Pela postura do PNAIC em relação ao alfabetizar letrando, o ensino da matemática nos

anos iniciais tem um papel formativo, temos um conteúdo a ser ensinado e uma preocupação

com a formação do cidadão. O programa enfatiza um ensino pautado no aluno, que precisa

aprender e articular o aprendido para além da sala de aula.

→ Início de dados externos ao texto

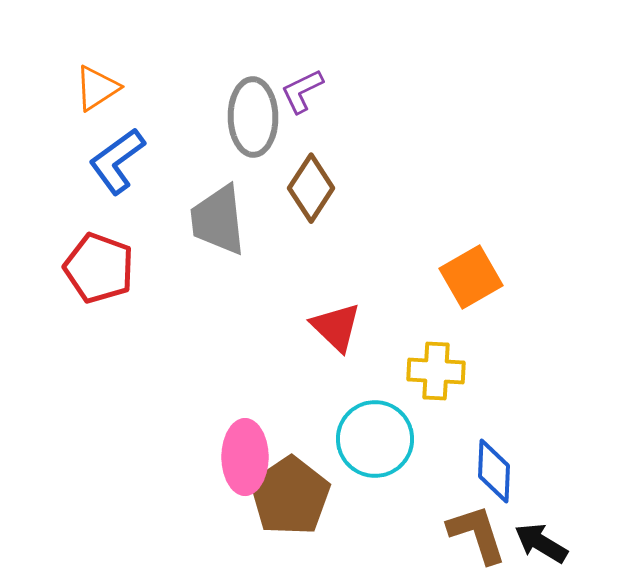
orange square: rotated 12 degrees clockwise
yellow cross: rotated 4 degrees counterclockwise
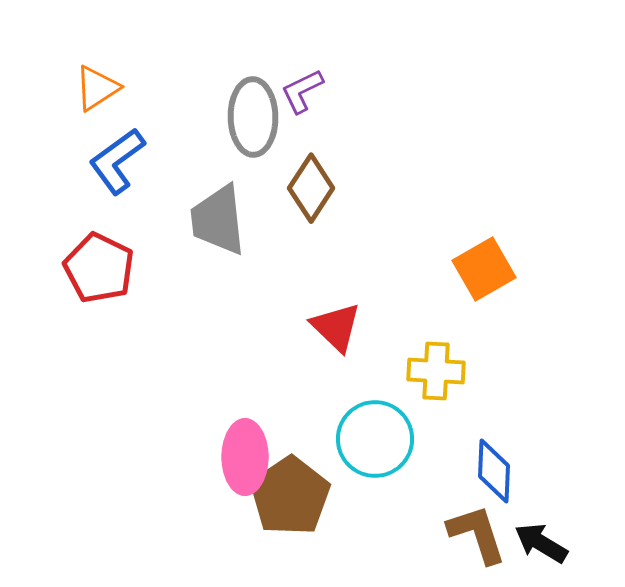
red pentagon: rotated 6 degrees clockwise
orange square: moved 13 px right, 8 px up
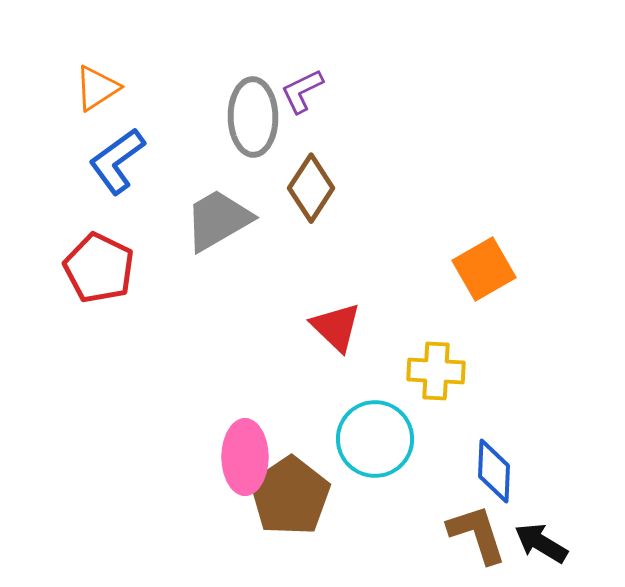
gray trapezoid: rotated 66 degrees clockwise
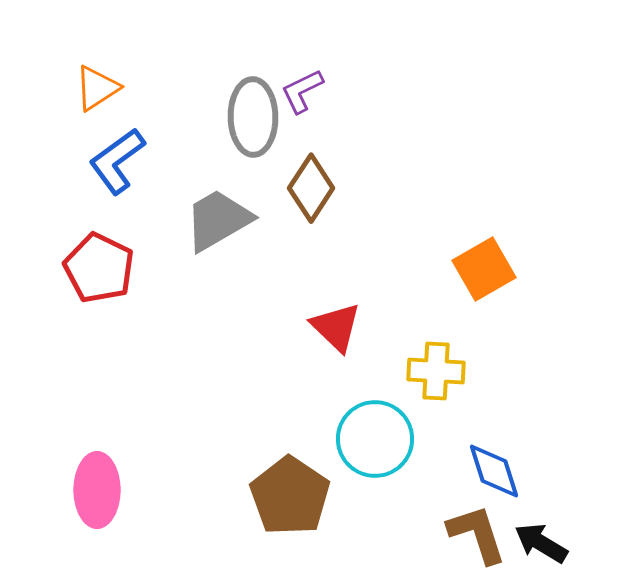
pink ellipse: moved 148 px left, 33 px down
blue diamond: rotated 20 degrees counterclockwise
brown pentagon: rotated 4 degrees counterclockwise
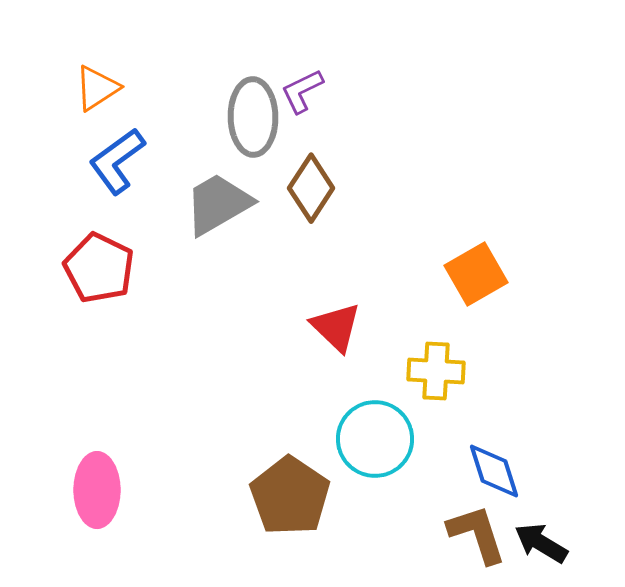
gray trapezoid: moved 16 px up
orange square: moved 8 px left, 5 px down
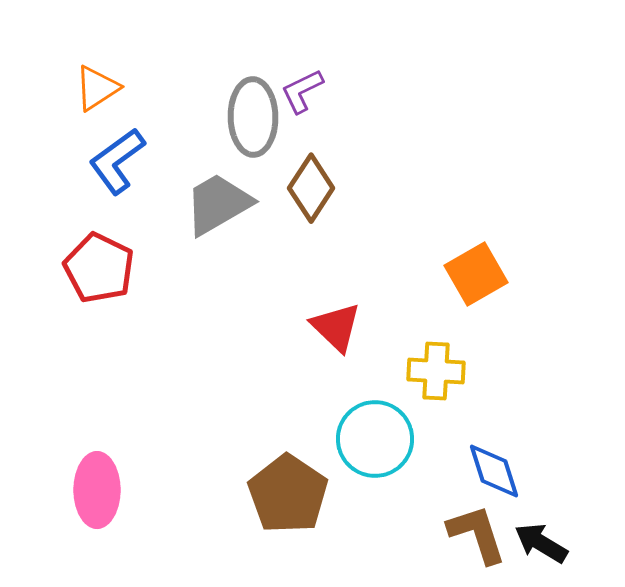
brown pentagon: moved 2 px left, 2 px up
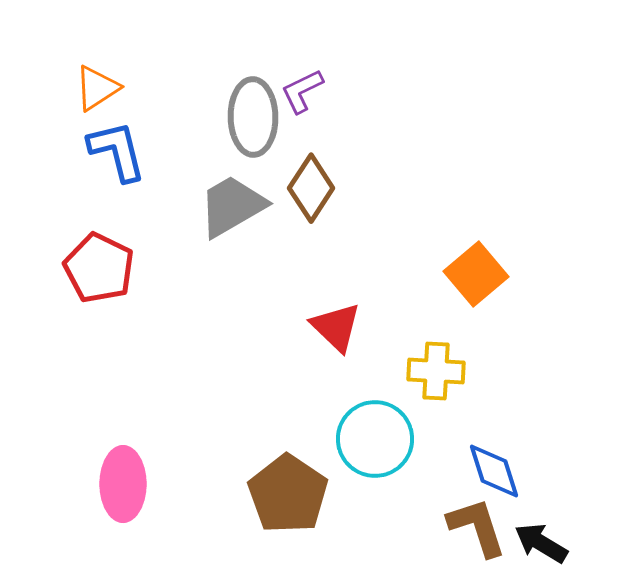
blue L-shape: moved 10 px up; rotated 112 degrees clockwise
gray trapezoid: moved 14 px right, 2 px down
orange square: rotated 10 degrees counterclockwise
pink ellipse: moved 26 px right, 6 px up
brown L-shape: moved 7 px up
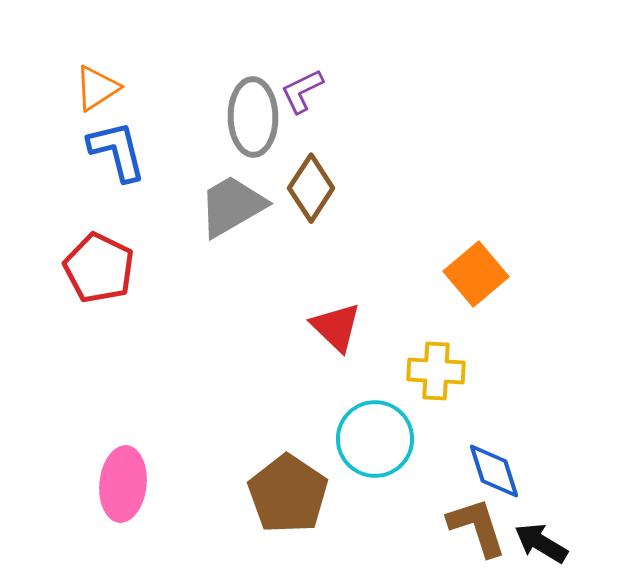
pink ellipse: rotated 6 degrees clockwise
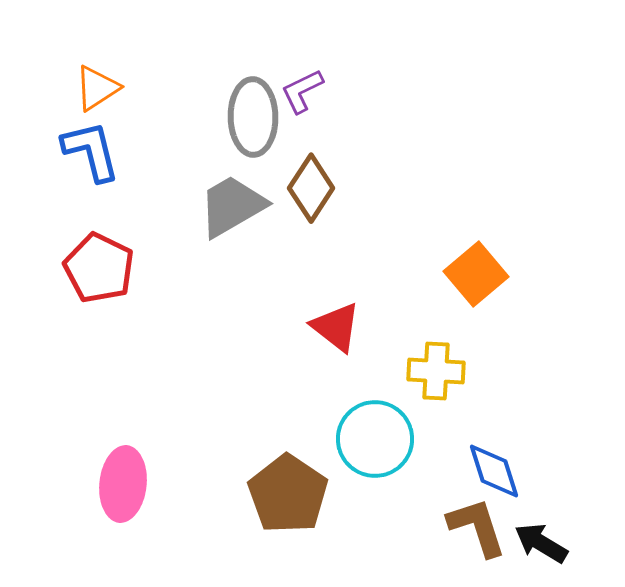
blue L-shape: moved 26 px left
red triangle: rotated 6 degrees counterclockwise
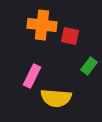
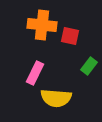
pink rectangle: moved 3 px right, 3 px up
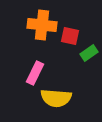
green rectangle: moved 13 px up; rotated 18 degrees clockwise
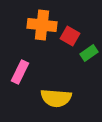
red square: rotated 18 degrees clockwise
pink rectangle: moved 15 px left, 1 px up
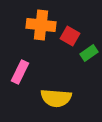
orange cross: moved 1 px left
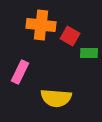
green rectangle: rotated 36 degrees clockwise
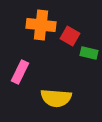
green rectangle: rotated 12 degrees clockwise
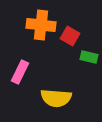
green rectangle: moved 4 px down
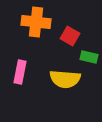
orange cross: moved 5 px left, 3 px up
pink rectangle: rotated 15 degrees counterclockwise
yellow semicircle: moved 9 px right, 19 px up
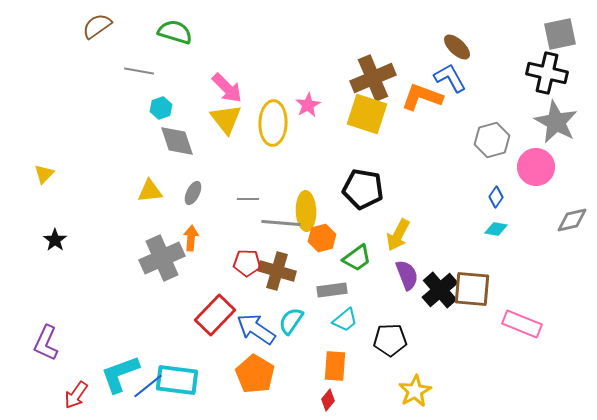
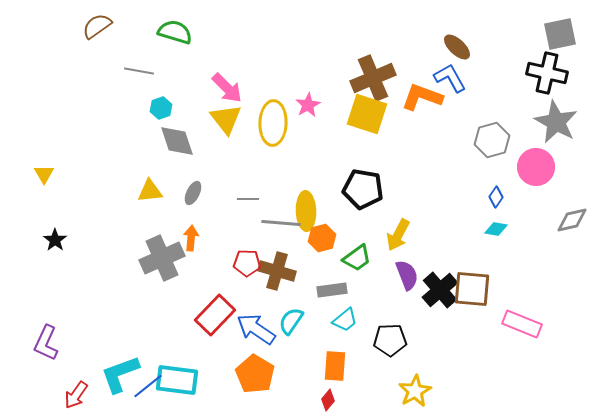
yellow triangle at (44, 174): rotated 15 degrees counterclockwise
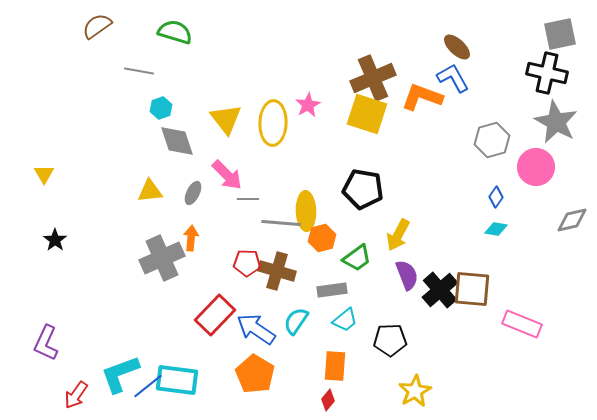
blue L-shape at (450, 78): moved 3 px right
pink arrow at (227, 88): moved 87 px down
cyan semicircle at (291, 321): moved 5 px right
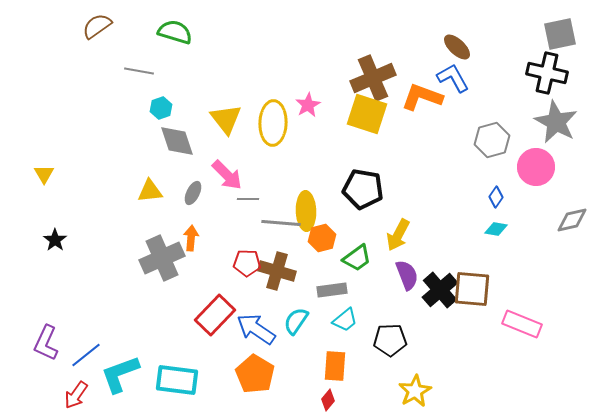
blue line at (148, 386): moved 62 px left, 31 px up
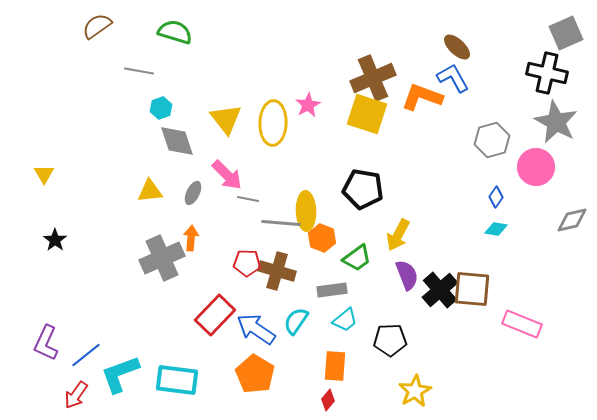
gray square at (560, 34): moved 6 px right, 1 px up; rotated 12 degrees counterclockwise
gray line at (248, 199): rotated 10 degrees clockwise
orange hexagon at (322, 238): rotated 24 degrees counterclockwise
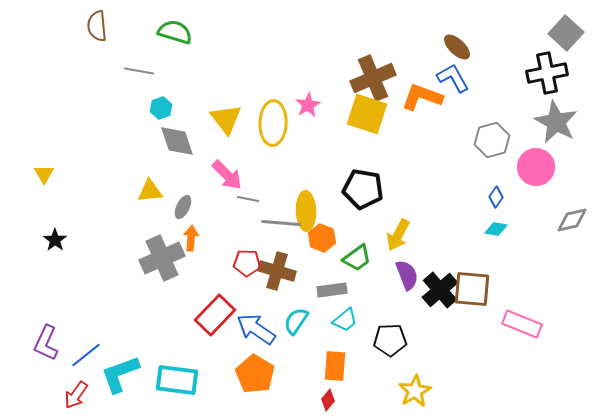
brown semicircle at (97, 26): rotated 60 degrees counterclockwise
gray square at (566, 33): rotated 24 degrees counterclockwise
black cross at (547, 73): rotated 24 degrees counterclockwise
gray ellipse at (193, 193): moved 10 px left, 14 px down
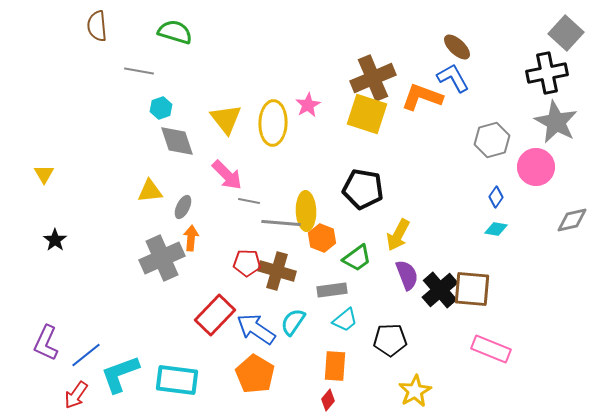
gray line at (248, 199): moved 1 px right, 2 px down
cyan semicircle at (296, 321): moved 3 px left, 1 px down
pink rectangle at (522, 324): moved 31 px left, 25 px down
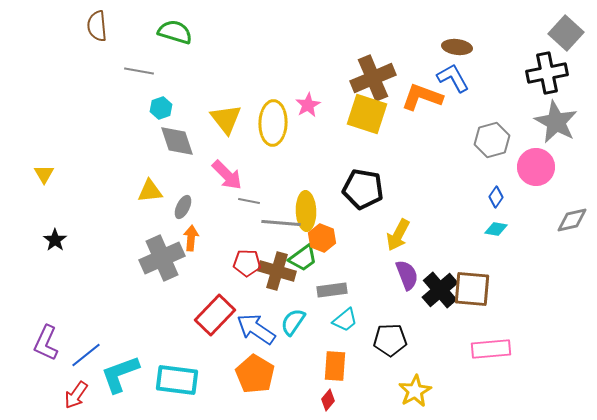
brown ellipse at (457, 47): rotated 36 degrees counterclockwise
green trapezoid at (357, 258): moved 54 px left
pink rectangle at (491, 349): rotated 27 degrees counterclockwise
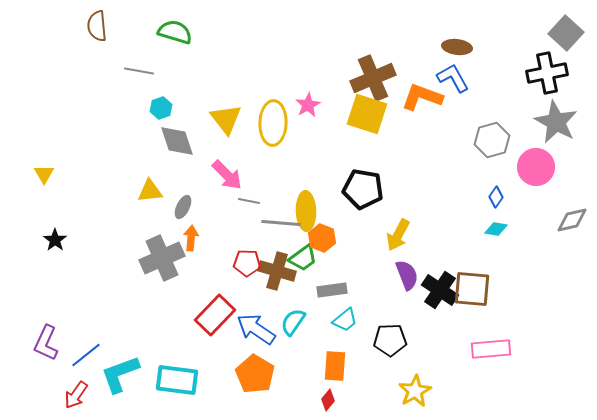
black cross at (440, 290): rotated 15 degrees counterclockwise
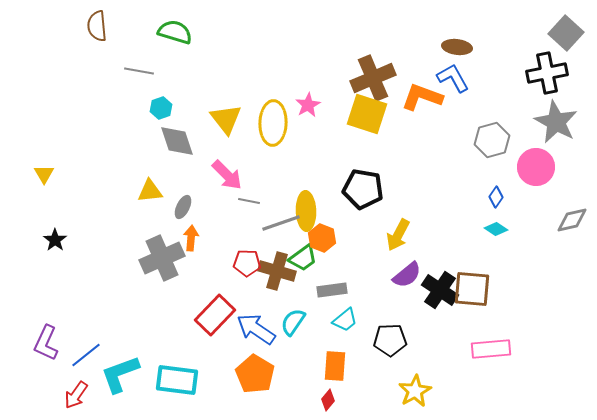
gray line at (281, 223): rotated 24 degrees counterclockwise
cyan diamond at (496, 229): rotated 25 degrees clockwise
purple semicircle at (407, 275): rotated 72 degrees clockwise
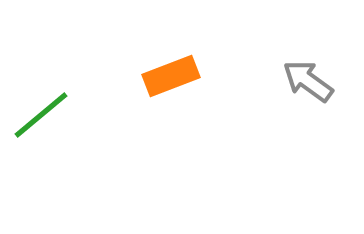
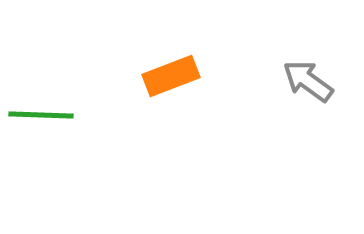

O objetivo, de acordo com o MEC, é formar educadores críticos, que proponham

soluções criativas para os problemas enfrentados pelas crianças em processo de alfabetização

(IZUMI, 2015, p.01).

Entretanto, pelas vozes dos professores atuantes nos anos iniciais e participantes das

formações, o aspecto da ludicidade também se mostrou em uma possível abertura para que o

aluno dos anos iniciais consiga compreender os conteúdos matemáticos escolares, dando

sentido aquilo que foi aprendido pelo professor de forma mecânica. O professor dos anos inicias

tem dificuldade com a matemática, tem medo da matemática (ZONTINI, 2014) e busca superar

isso na formação continuada; procurando perceber para si e ensinar para o seu aluno um

conteúdo matemático significativo, que faça sentido e que contribuía em aspectos formativos.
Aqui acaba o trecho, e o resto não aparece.